Acrosome integrity assessment
Acrosome integrity was assessed by fluorescein isothiocyanate-labeled peanut agglutinin (FITC-PNA) staining (Vector Laboratories, United States). Thawed semen with a final concentration of 105/mL was prepared for sperm smears and kept dry. The cells were then fixed with methanol for 10 min and incubated with 30 μL FITC-PNA at 37 °C for 30 min under an environment of light avoidance. Then, sperm smears was sealed with a colorless nail polish after washing with PBS in triplicate. Finally, more than 200 sperms were evaluated using fluorescence microscopy.
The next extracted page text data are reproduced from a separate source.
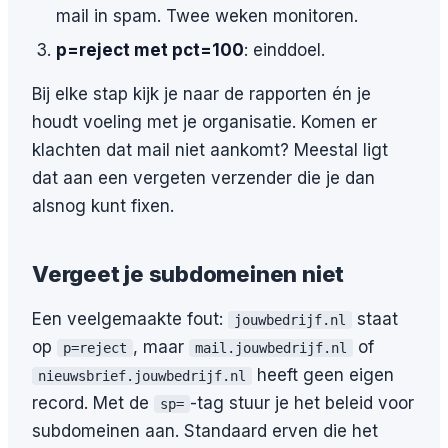
mail in spam. Twee weken monitoren.
p=reject met pct=100
: einddoel.
Bij elke stap kijk je naar de rapporten én je
houdt voeling met je organisatie. Komen er
klachten dat mail niet aankomt? Meestal ligt
dat aan een vergeten verzender die je dan
alsnog kunt fixen.
Vergeet je subdomeinen niet
Een veelgemaakte fout:
staat
jouwbedrijf.nl
op
, maar
of
p=reject
mail.jouwbedrijf.nl
heeft geen eigen
nieuwsbrief.jouwbedrijf.nl
record. Met de
-tag stuur je het beleid voor
sp=
subdomeinen aan. Standaard erven die het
Mitochondrial activity analysis
Tubes containing 1 μL PI (0.02 mg/mL in PBS solution) (Solarbio, Beijing, China) and 1 μL Rh123 (0.2 mg/mL in DMSO) (Solarbio, Beijing, China).were protected against light at room temperature for 10 min and carefully added to the 50 μL suspension of sperm which was freeze-thawed for 30 min. After sperm smears were prepared with 10 μL of the incubated sample, estimation of sperm mitochondrial activity parameter was performed using an inverted microscope at 400× magnification. Nonviable in head sperm were identified as live sperm with high mitochondrial membrane potential (ΔΨ m). Therefore, the percentage of spermatozoa with intact mitochondria was also calculated.
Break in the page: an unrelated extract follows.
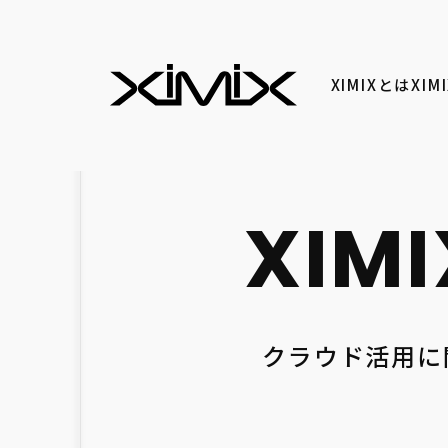
XIMIXとは
XI
クラウド活用に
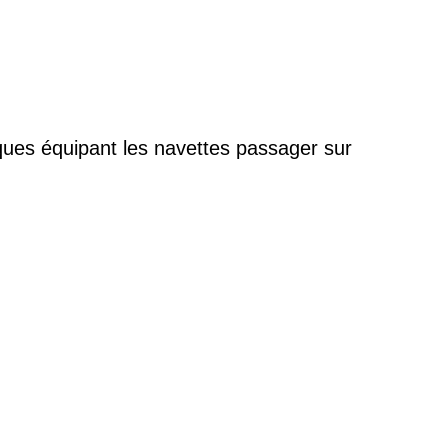
iques équipant les navettes passager sur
Evaluation of DNA integrity
DNA integrity was assessed by acridine orange (AO) staining (Solarbio, Beijing, China). The sperm were washed three times with PBS and suspended in PBS at a concentration of 2 × 104/mL. The suspension of sperm was cased on clean glass slides and air-dried for the preparation of smears. The smears were then rinsed in a fixative solution (3:1, absolute ethanol: glacial acetic acid) for 5 min. After fixation, the slides were stained with AO solution for 10 min and thoroughly washed with distilled water. Finally, the air-dried smears were sealed with paraffin oil and analyzed by fluorescence microscopy. At least 300 sperm were counted per smear.
ELISA estimation of ROS, MDA, SOD and GSH-PX levels
The reagent kits were equilibrated at room temperature for 30 min. ROS, MDA), SOD, and GSH were determined via ELISA (Jining, Shanghai, China) in triplicate following the manufacturer’s instructions. The optical density of each sample was measured using a Spectra MR microplate reader (Dynex Technologies) at a wavelength of 450 nm. Subsequently, the levels of ROS, MDA, SOD, and GSH were calculated against each standard curve and expressed as pg concentration.
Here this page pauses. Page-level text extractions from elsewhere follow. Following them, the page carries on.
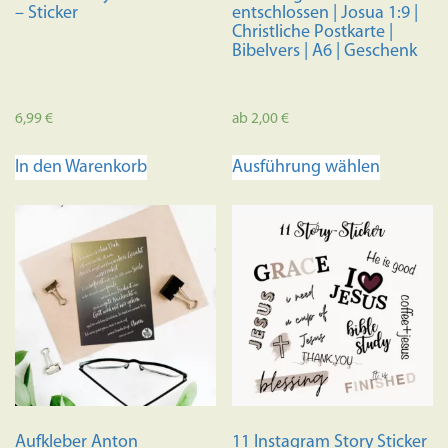
– Sticker
entschlossen | Josua 1:9 |
Christliche Postkarte |
Bibelvers | A6 | Geschenk
6,99
€
ab
2,00
€
Dieses
In den Warenkorb
Ausführung wählen
Produkt
weist
mehrere
Variante
auf.
Die
Optione
können
auf
der
Produkts
Aufkleber Anton
11 Instagram Story Sticker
ELISA detection of HAase and ACE level
The levels of HAase and ACE in semen were assessed using ELISA kits (Jining, Shanghai, China). Each sample in triple well was performed at 450 nm according to the manufacturer’s manufacturer’s instructions. Finally, HAase and ACE contents were analyzed using each standard curve.
Statistical analysis
All experiments were performed in triplicates. Sperm quality metrics for antioxidant capacity, including CASA value, HOST, DNA integrity, acrosomal integrity, and ROS and MDA were analyzed using GraphPad Prism 7.00 software. Normality of the data was checked using the Kolmogorov–Smirnov normality test. All final data were shown as mean ± standard deviation. Statistical significance values was set at p ≤ 0.05.